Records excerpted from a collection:
[Start of Attachment]
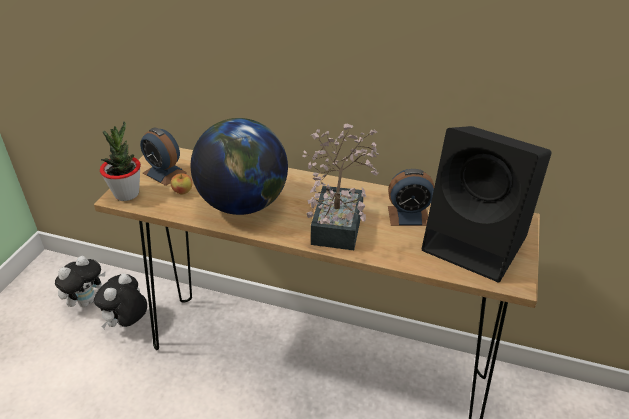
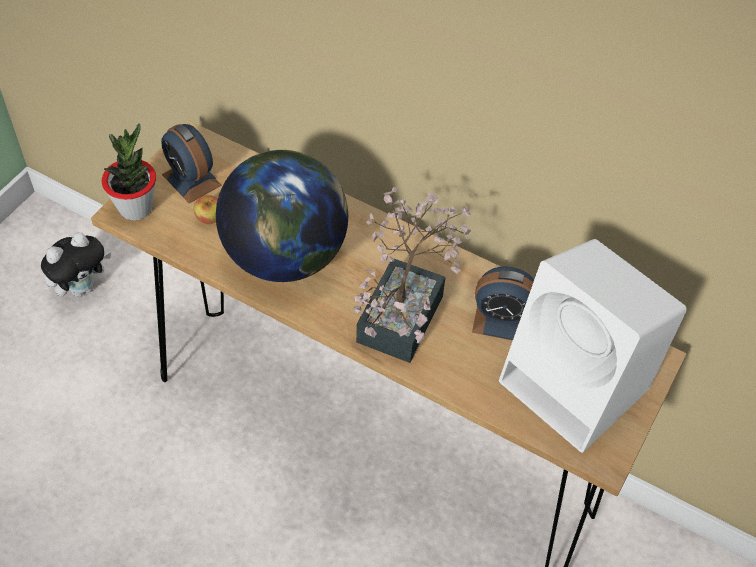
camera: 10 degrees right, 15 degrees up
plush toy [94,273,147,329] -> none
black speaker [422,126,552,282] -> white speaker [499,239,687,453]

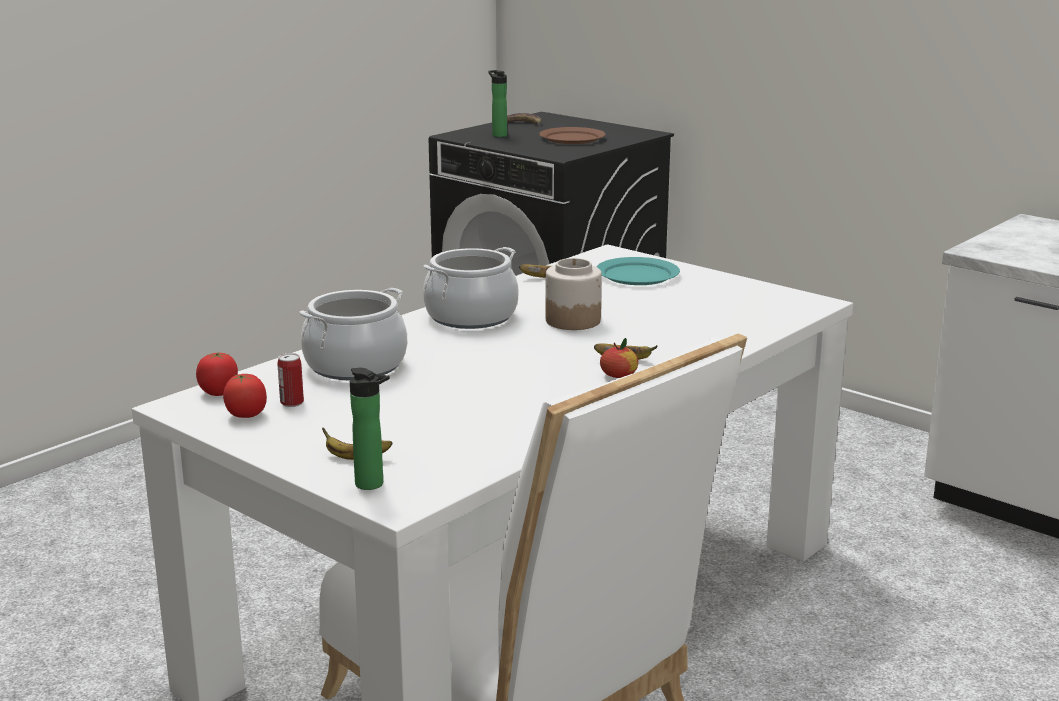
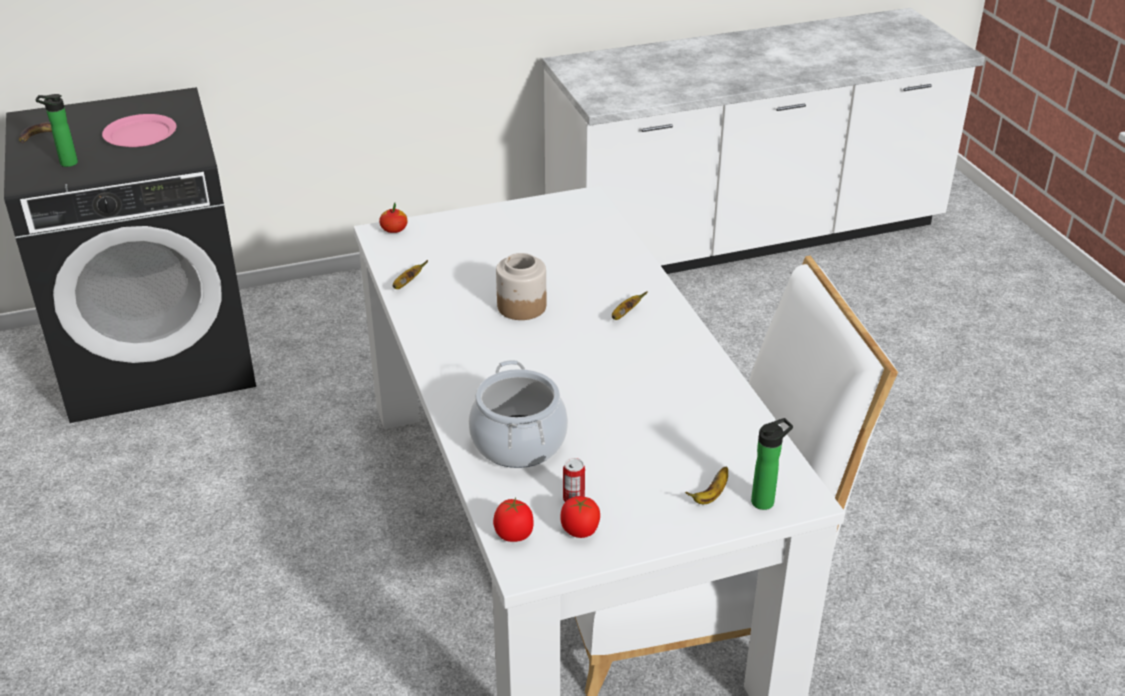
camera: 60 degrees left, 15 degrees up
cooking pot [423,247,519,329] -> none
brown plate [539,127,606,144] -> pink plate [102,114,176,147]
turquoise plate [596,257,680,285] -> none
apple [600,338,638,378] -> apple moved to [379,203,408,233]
[End of Attachment]
Look through the records and gather every line containing "none".

plush toy [94,273,147,329] -> none
cooking pot [423,247,519,329] -> none
turquoise plate [596,257,680,285] -> none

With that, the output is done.